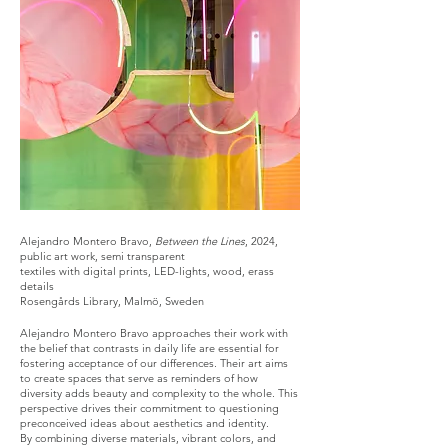
Alejandro Montero Bravo,
Between the Lines
, 2024,
public art work, semi transparent
textiles with digital prints, LED-lights, wood, erass
details
Rosengårds Library, Malmö, Sweden
Alejandro Montero Bravo approaches their work with
the belief that contrasts in daily life are essential for
fostering acceptance of our differences. Their art aims
to create spaces that serve as reminders of how
diversity adds beauty and complexity to the whole. This
perspective drives their commitment to questioning
preconceived ideas about aesthetics and identity.
By combining diverse materials, vibrant colors, and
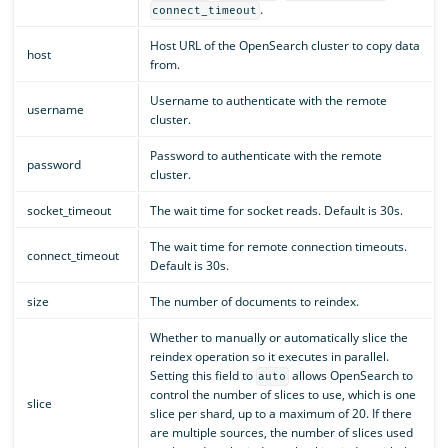
.
connect_timeout
Host URL of the OpenSearch cluster to copy data
host
from.
Username to authenticate with the remote
username
cluster.
Password to authenticate with the remote
password
cluster.
socket_timeout
The wait time for socket reads. Default is 30s.
The wait time for remote connection timeouts.
connect_timeout
Default is 30s.
size
The number of documents to reindex.
Whether to manually or automatically slice the
reindex operation so it executes in parallel.
Setting this field to
allows OpenSearch to
auto
control the number of slices to use, which is one
slice
slice per shard, up to a maximum of 20. If there
are multiple sources, the number of slices used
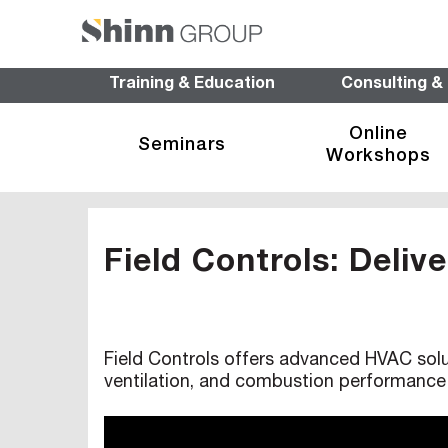
Training & Education
Consulting &
Online
Seminars
Workshops
Field Controls: Deliv
Field Controls offers advanced HVAC solut
ventilation, and combustion performance 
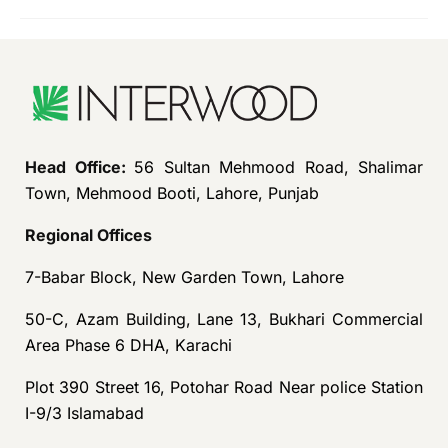
Head Office:
56 Sultan Mehmood Road, Shalimar
Town, Mehmood Booti, Lahore, Punjab
Regional Offices
7-Babar Block, New Garden Town, Lahore
50-C, Azam Building, Lane 13, Bukhari Commercial
Area Phase 6 DHA, Karachi
Plot 390 Street 16, Potohar Road Near police Station
I-9/3 Islamabad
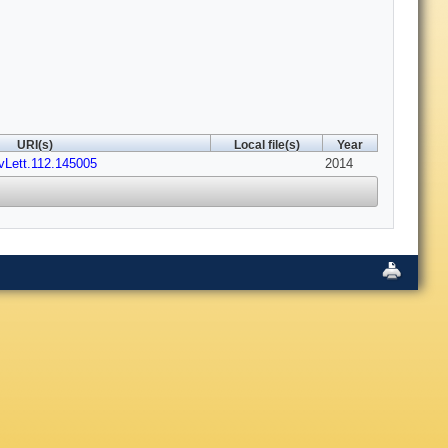
URI(s)
Local file(s)
Year
vLett.112.145005
2014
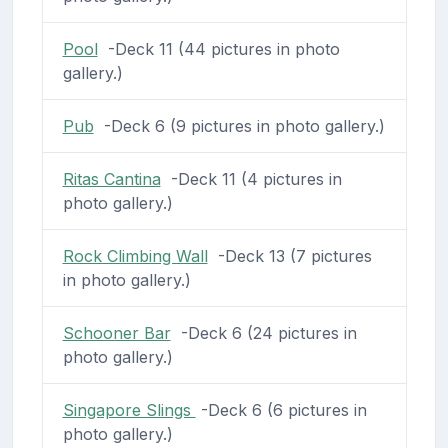
Pool
-Deck 11 (44 pictures in photo
gallery.)
Pub
-Deck 6 (9 pictures in photo gallery.)
Ritas Cantina
-Deck 11 (4 pictures in
photo gallery.)
Rock Climbing Wall
-Deck 13 (7 pictures
in photo gallery.)
Schooner Bar
-Deck 6 (24 pictures in
photo gallery.)
Singapore Slings
-Deck 6 (6 pictures in
photo gallery.)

- - - -

Would you retype every record above exactly, leaving out the pictures?

Alejandro Montero Bravo,
Between the Lines
, 2024,
public art work, semi transparent
textiles with digital prints, LED-lights, wood, erass
details
Rosengårds Library, Malmö, Sweden
Alejandro Montero Bravo approaches their work with
the belief that contrasts in daily life are essential for
fostering acceptance of our differences. Their art aims
to create spaces that serve as reminders of how
diversity adds beauty and complexity to the whole. This
perspective drives their commitment to questioning
preconceived ideas about aesthetics and identity.
By combining diverse materials, vibrant colors, and
.
connect_timeout
Host URL of the OpenSearch cluster to copy data
host
from.
Username to authenticate with the remote
username
cluster.
Password to authenticate with the remote
password
cluster.
socket_timeout
The wait time for socket reads. Default is 30s.
The wait time for remote connection timeouts.
connect_timeout
Default is 30s.
size
The number of documents to reindex.
Whether to manually or automatically slice the
reindex operation so it executes in parallel.
Setting this field to
allows OpenSearch to
auto
control the number of slices to use, which is one
slice
slice per shard, up to a maximum of 20. If there
are multiple sources, the number of slices used
Training & Education
Consulting &
Online
Seminars
Workshops
Field Controls: Deliv
Field Controls offers advanced HVAC solut
ventilation, and combustion performance 
Head Office:
56 Sultan Mehmood Road, Shalimar
Town, Mehmood Booti, Lahore, Punjab
Regional Offices
7-Babar Block, New Garden Town, Lahore
50-C, Azam Building, Lane 13, Bukhari Commercial
Area Phase 6 DHA, Karachi
Plot 390 Street 16, Potohar Road Near police Station
I-9/3 Islamabad
URI(s)
Local file(s)
Year
vLett.112.145005
2014
Pool
-Deck 11 (44 pictures in photo
gallery.)
Pub
-Deck 6 (9 pictures in photo gallery.)
Ritas Cantina
-Deck 11 (4 pictures in
photo gallery.)
Rock Climbing Wall
-Deck 13 (7 pictures
in photo gallery.)
Schooner Bar
-Deck 6 (24 pictures in
photo gallery.)
Singapore Slings
-Deck 6 (6 pictures in
photo gallery.)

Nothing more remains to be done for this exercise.